Friday, October 2, 2009

Separation of Children & Youth not the answer

a Biblical thought...
So I say to you: Ask and it will be given to you; seek and you will find; knock and the door will be opened to you. For everyone who asks receives; he who seeks finds; and to him who knocks, the door will be opened. (Luke 11:9-10)

a Book thought...
Pray much for me, that I may be used to quicken the spiritual life of the whole Army. I want to be so definite and so burning that God will be manifested wherever I go. (p77)
a Dave thought... by Angie Ward
In the early 1950s, American social institutions were inundated with the children from the baby boom. Seeing the unique needs of this new generation, schools, governments, and churches responded with ever more age-specific education. The result was the now familiar separation of children, youth, and adult ministries in most churches.
This type of ministry structure was revolutionary at the time, but now many churches are promoting a counter-revolution: a shift from stratified, age-segregated ministry to intentional integration of children in the overall life of the congregation.
These ministries are radical not in their unusual methods or dramatic implementation, but in the foundational ways they are challenging the status quo regarding the purpose, philosophy, and programming of children's ministry. And in the process, they are transforming their worship communities.
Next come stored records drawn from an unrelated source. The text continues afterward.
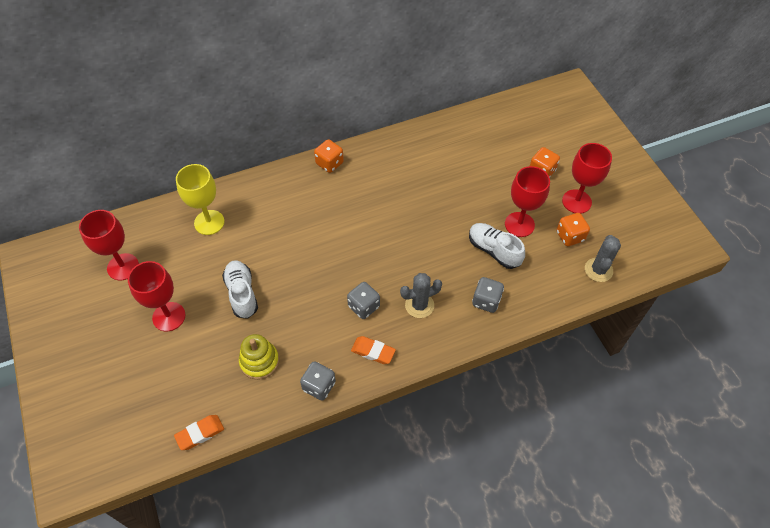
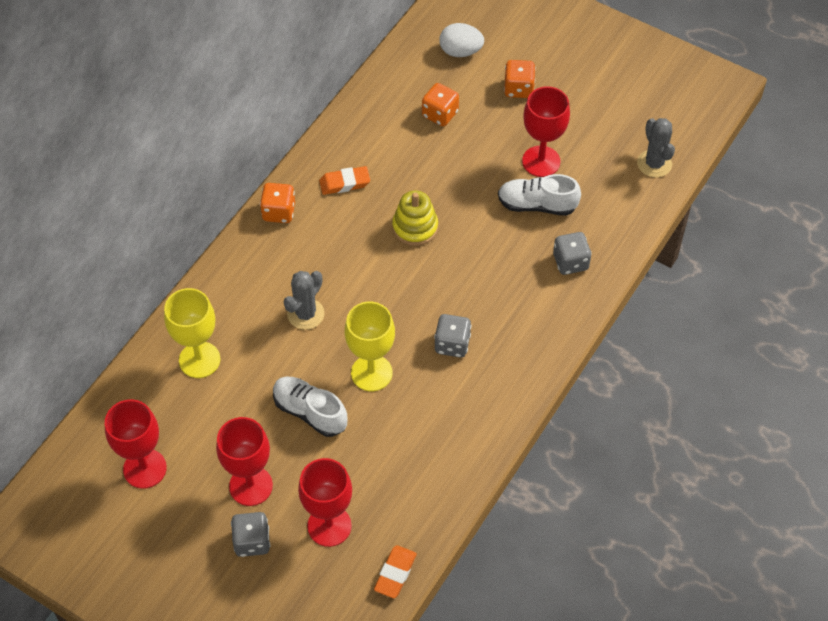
camera: 35 degrees left, 0 degrees up
yellow stacking toy [239,334,279,380] -> yellow stacking toy moved to [392,190,438,246]
grey dice [300,361,336,401] -> grey dice moved to [231,512,270,557]
orange eraser [351,336,396,364] -> orange eraser moved to [319,166,370,195]
grey cactus [400,273,442,318] -> grey cactus moved to [284,271,324,330]
orange dice [557,213,590,246] -> orange dice moved to [422,83,459,126]
red goblet [562,143,612,214] -> red goblet moved to [298,458,352,547]
none -> yellow goblet [345,302,395,391]
none -> white egg [439,23,484,57]

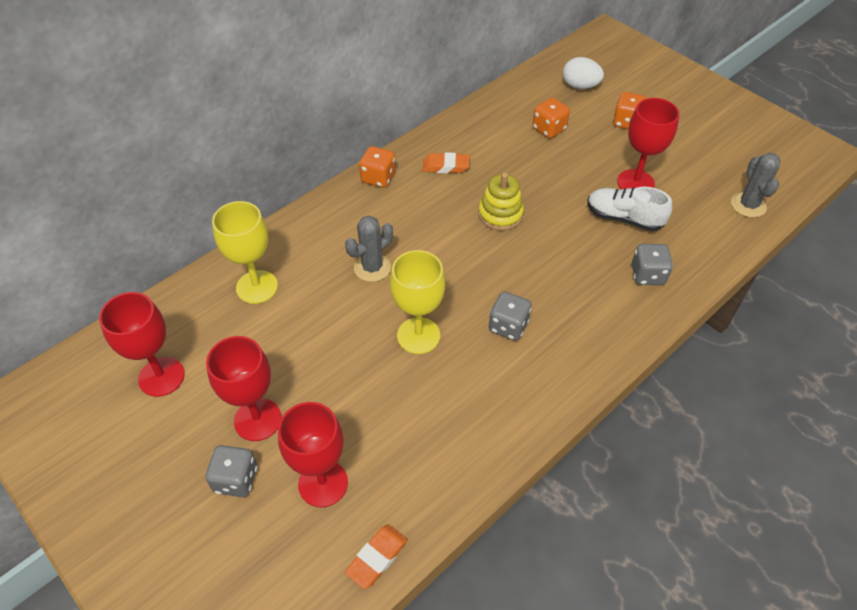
camera: 15 degrees right, 5 degrees down
white shoe [273,377,347,437] -> none

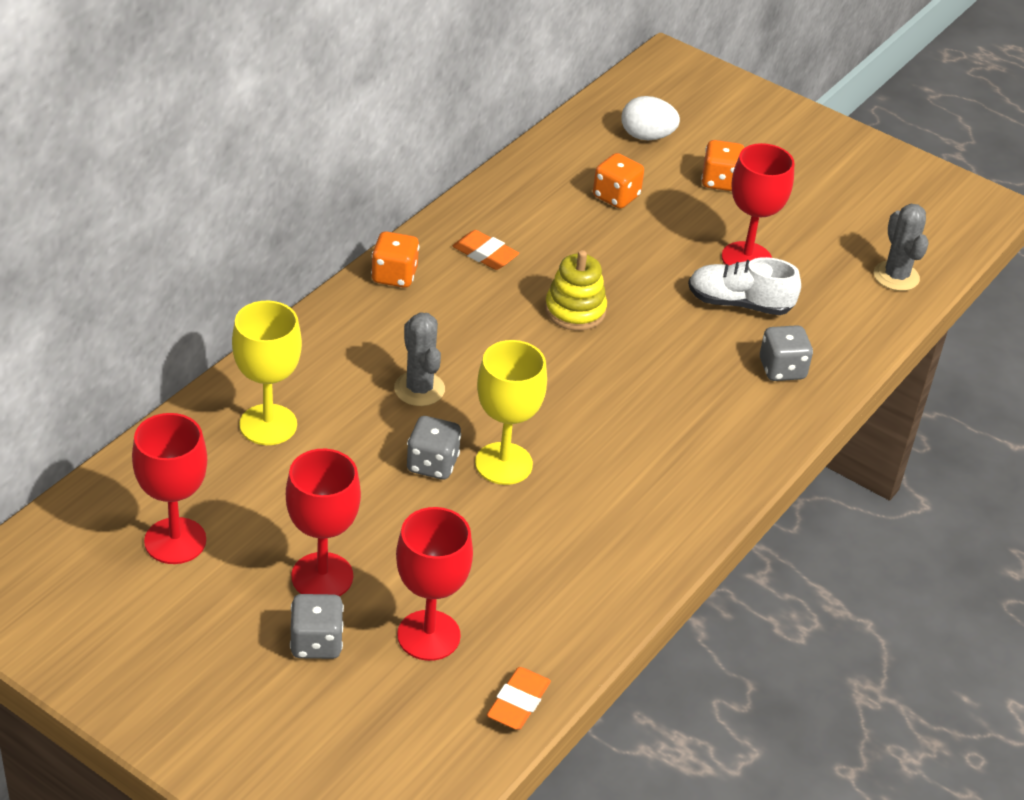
camera: 15 degrees left, 10 degrees down
grey cactus [345,216,393,282] -> grey cactus turned 60 degrees counterclockwise [394,312,445,406]
orange eraser [423,152,469,173] -> orange eraser turned 45 degrees clockwise [452,230,519,270]
grey dice [489,291,532,341] -> grey dice moved to [407,416,461,480]

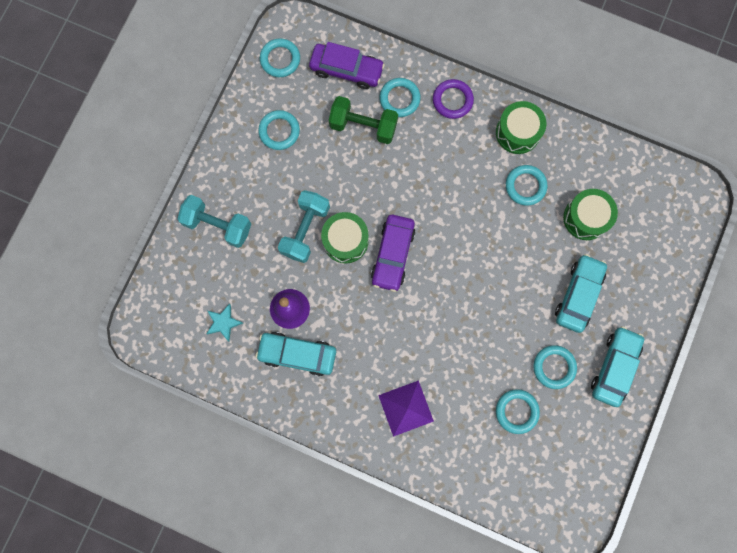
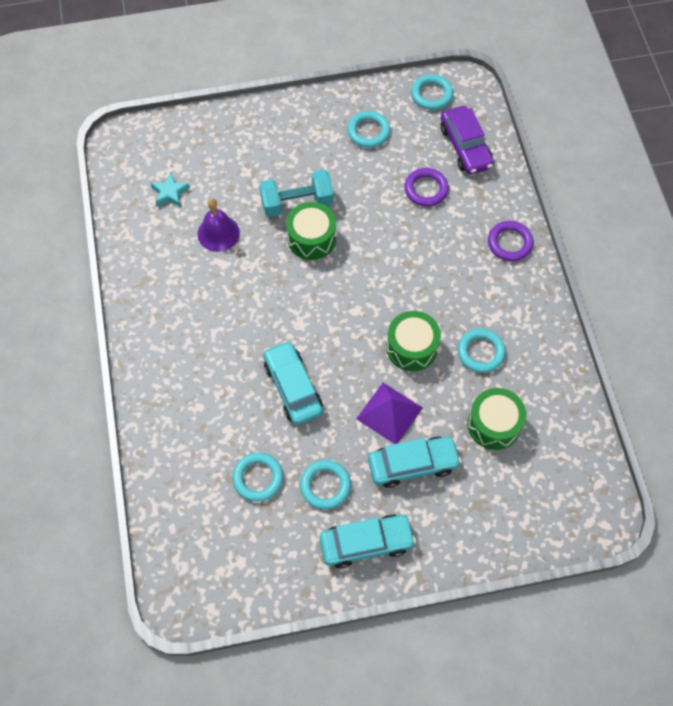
camera: 55 degrees right, 15 degrees down
turquoise dumbbell [178,195,251,248] -> none
turquoise car [256,332,336,376] -> turquoise car moved to [263,341,323,425]
green dumbbell [329,96,398,144] -> purple ring [404,168,449,207]
purple car [371,215,415,292] -> none
purple pyramid [378,380,434,437] -> purple pyramid moved to [356,383,423,444]
turquoise ring [379,78,421,117] -> none
green drum [496,101,546,154] -> green drum moved to [386,311,441,371]

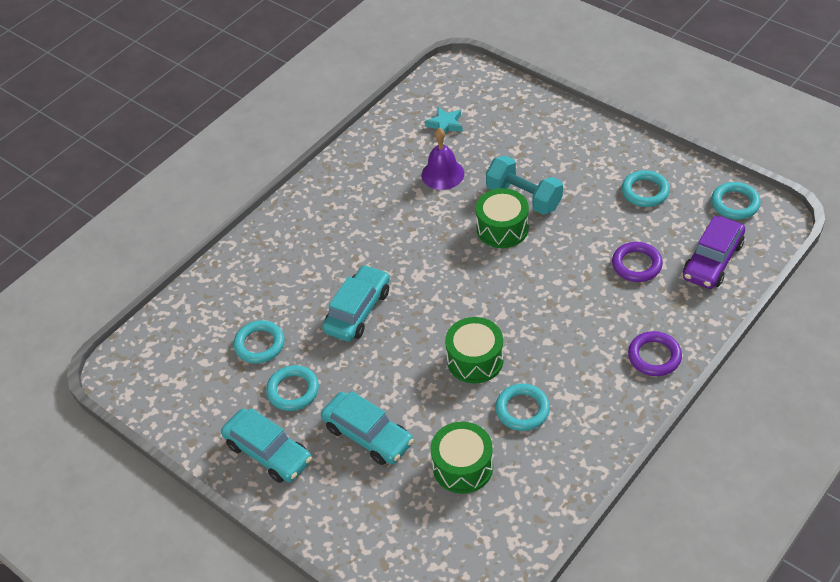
camera: 55 degrees right, 15 degrees down
purple pyramid [356,383,423,444] -> none

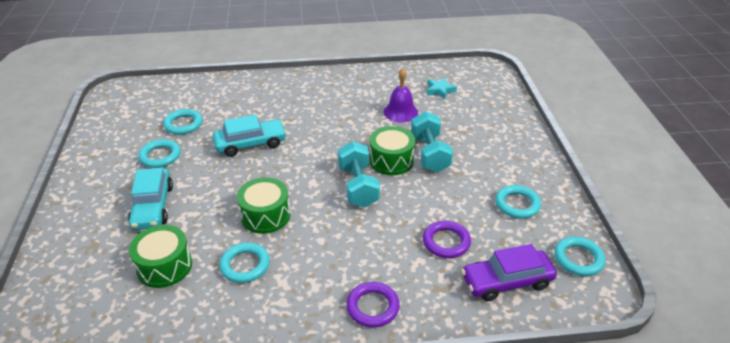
camera: 40 degrees right, 10 degrees down
turquoise car [221,408,312,483] -> none
none -> turquoise dumbbell [338,141,380,208]

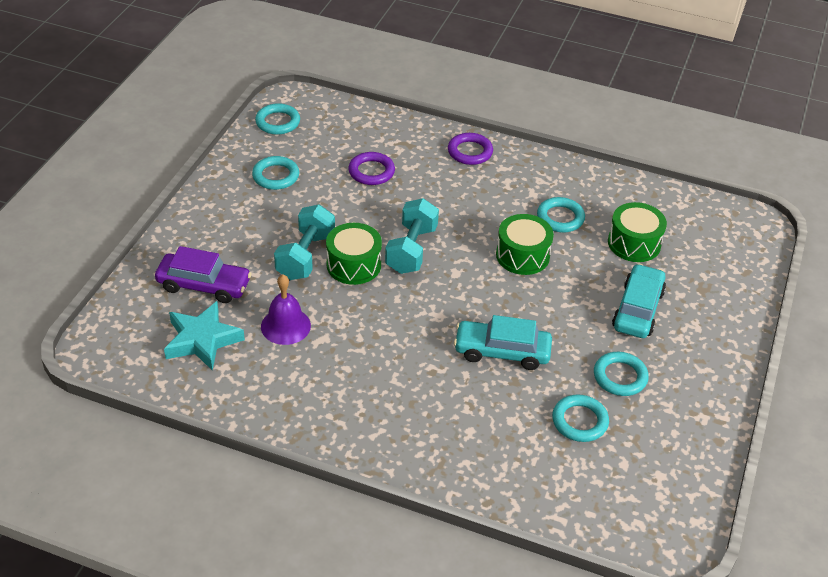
camera: 155 degrees left, 5 degrees up
turquoise star [427,78,457,99] -> turquoise star [164,301,245,371], size x1.69
purple car [461,244,557,301] -> purple car moved to [155,246,252,303]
In some US churches elementary-age children are expected to worship with the adults. Parents are offered a variety of resources, ranging from "pew bags" with crayons and activities to help keep little ones quiet, to a CD and brochure about what children can expect and what to look for during the service, and how to prepare for worship as a family. Meanwhile, the church's leaders continue to champion the value of intergenerational worship, both to families and other church members. The weekly bulletin explains the importance of the intergenerational worship experience. Services often include a children's sermon. Wilson regularly communicates his excitement about the presence of kids in the service, and he tells young parents not to worry if their child is fidgeting, because it doesn't bother him. "Teaching our kids to worship is one of the most important things parents have to do."

Just a thought.

1 comment:

Anonymous said...

I have worshipped in many different contexts. Many years where kids of all ages worshipped with adults. Many years where even girls and boys were seperated for sunday school, (which actually has many benefits). Many years of an actual kids church, where the kids ran the worship, etc under guidance of youth pastor. It is good to think outside the box.

Congregations are the ones who know their context best. It should be encouraged that all generations get together and decide what is best, and how social, generational, cultural inclusive worship and other components of services should/could be. One rule may not apply to another congregation. However Jesus needs to remain as the ultimate focus. It is Him who is being worshiped after all! Praise Him!